The reason? It’s quite simple. The greatest team in franchise history, based on extensive research I did years ago while working for the team, has only ever appeared in one video game on one platform since their magical run. The game was NBA Showdown ‘94 - a game about as memorable as Alex Stivrins — Google him — and it was only in the Super Nintendo version.
That is a digital fate more becoming of the cocaine-fueled 1986-87 team or the Michael Beasley-led team from the oughts than it is a team who captured the Valley’s imagination and who was the talk of the NBA.
It’s not like including classic teams is out of the realm of what the NBA 2K franchise does. Heck, they’ve immortalized such memorable teams as the 2006-07 Memphis Grizzlies. Yeah, that’s right, a team that got swept in the first round. Not to mention the 1989-90 Cavaliers, the 1984-85 Bucks and other teams no one, especially people of video game-playing age, remember.
So how did we get here? How did we get to a world where our beloved Purple Gang from Phoenix can’t find a new digital life in a video game, despite reboots and remakes being all the rage? I mean hell, Murphy Brown is getting a remake, so why not a 62-win NBA Finals team who starred the NBA MVP.
The answer comes down to this: Barkley won’t allow his likeness to appear in the game. The reason? Money. But not in the way you think.
The Round Mound of Rebound doesn’t want the cash for himself, he wants it to go to the retired players.
“The reason I am not on 2K is because they would not give me money. They make a lot of money on that game,” Barkley told SI.com in 2016. “What I said to them was we as players have not done enough for the retired players association. We told the 2K people that our job is to take care of the older players. I don’t even want any money. I said, ‘Let’s come up with an amount of money for you to give to the retired players union.’ They said, ‘Well we get all the guys the same.’ And I said, ‘Well, we ain’t all the same.’ I told them they make a gazillon dollars on that game. They said, ‘Well we are not going to do that [give money].’ So I’m not giving them the right to use my license until they come up with a fair number. I’m not trying to be a pig or greedy. They should donate the money to the retired players. If they would give a million dollars a year to the retired players union, they can use my likeness.”
It’s a noble gesture, and one I’m all for. While guys like Barkley, Jordan and other stars of the era are set for life, some of their lesser-known teammates don’t share the same luxury. What a leader and star like Barkley was tasked with during his playing days was leading his guys and helping them succeed. It’s great to see that it’s an old habit that hasn’t gone away.
Which brings us to NBA 2K. Why not just do what’s right and pay some amount to the Retired Players Union? It only seems fair, as they are using many retired players from rosters throughout history.
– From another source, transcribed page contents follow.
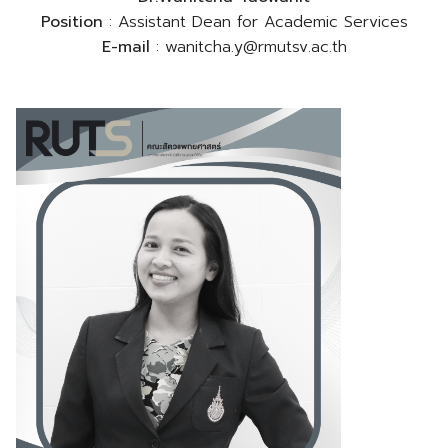
Position
: Assistant Dean for Academic Services
E-mail
: wanitcha.y@rmutsv.ac.th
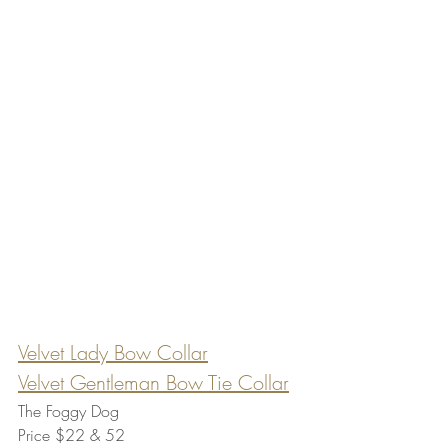
Velvet Lady Bow Collar
Velvet Gentleman Bow Tie Collar
The Foggy Dog
Price $22 & 52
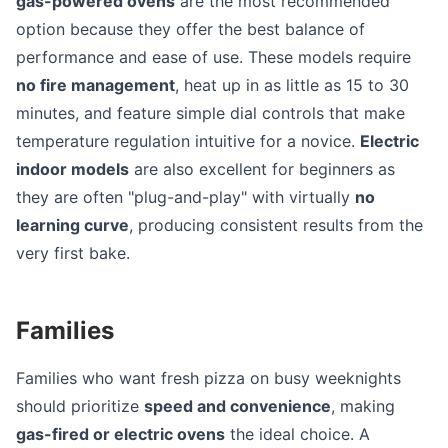
gas-powered ovens
are the most recommended
option because they offer the best balance of
performance and ease of use. These models require
no fire management
, heat up in as little as 15 to 30
minutes, and feature simple dial controls that make
temperature regulation intuitive for a novice.
Electric
indoor models
are also excellent for beginners as
they are often "plug-and-play" with virtually
no
learning curve
, producing consistent results from the
very first bake.
Families
Families who want fresh pizza on busy weeknights
should prioritize
speed and convenience
, making
gas-fired or electric ovens
the ideal choice. A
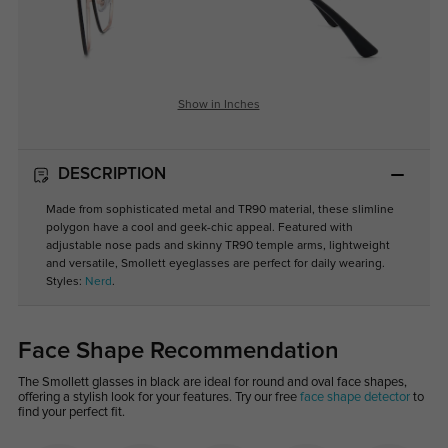
Show in Inches
DESCRIPTION
Made from sophisticated metal and TR90 material, these slimline
polygon have a cool and geek-chic appeal. Featured with
adjustable nose pads and skinny TR90 temple arms, lightweight
and versatile, Smollett eyeglasses are perfect for daily wearing.
Styles:
Nerd
.
Face Shape Recommendation
The Smollett glasses in black are ideal for round and oval face shapes,
offering a stylish look for your features. Try our free
face shape detector
to
find your perfect fit.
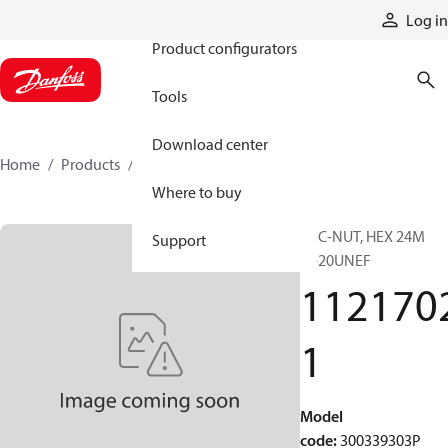
Products
Log in
Product configurators
Tools
Download center
Home
Products
11217021
Where to buy
PAC-NUT, HEX 24M
Support
1"-20UNEF
112170
1
Model
code
:
300339303P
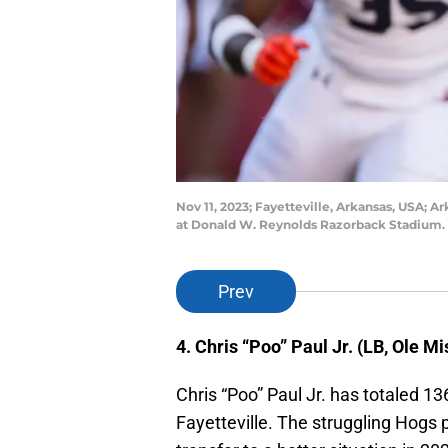
Nov 11, 2023; Fayetteville, Arkansas, USA; A
at Donald W. Reynolds Razorback Stadium. 
Prev
4. Chris “Poo” Paul Jr. (LB, Ole Mi
Chris “Poo” Paul Jr. has totaled 13
Fayetteville. The struggling Hogs p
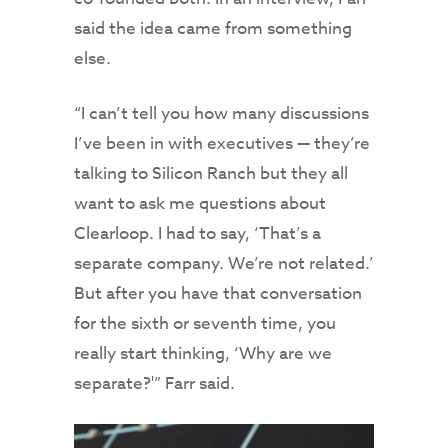
said the idea came from something
else.
“I can’t tell you how many discussions
I’ve been in with executives — they’re
talking to Silicon Ranch but they all
want to ask me questions about
Clearloop. I had to say, ‘That’s a
separate company. We’re not related.’
But after you have that conversation
for the sixth or seventh time, you
really start thinking, ‘Why are we
separate?'” Farr said.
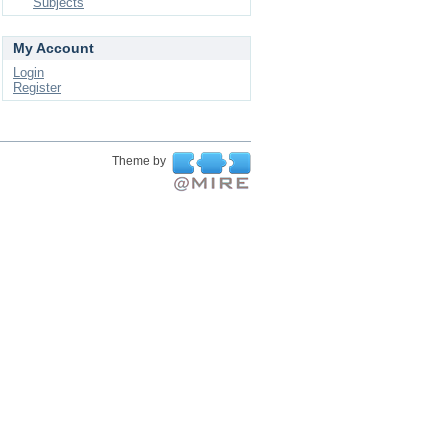
Subjects
My Account
Login
Register
Theme by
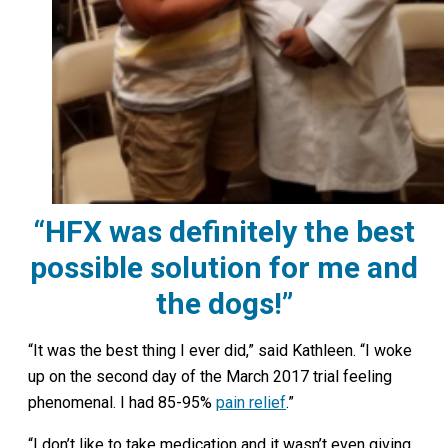
“HFX was definitely the best
possible solution for me and
the dogs!”
“It was the best thing I ever did,” said Kathleen. “I woke
up on the second day of the March 2017 trial feeling
phenomenal. I had 85-95%
pain relief
.”
“I don’t like to take medication and it wasn’t even giving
Why not take whatever would have been offered to Barkley for his inclusion and pay it there?
This is the closest to an answer I could find.
“Some players don’t want to do it because they have no interest in the gaming space for a variety of philosophical reasons,” @Ronnie2K said to For The Win. “We would honestly want everybody that we could have in the game to the best of our abilities.”
So the reason for childhood dreams dying? That’s right — money and big business. While adult life is riddled with things like that, our video games, an escape, shouldn’t be. It’s time for NBA 2K and Barkley to come to an agreement. Give us our 1992-93 Suns. If not, I’ll see you here again next year for another installment.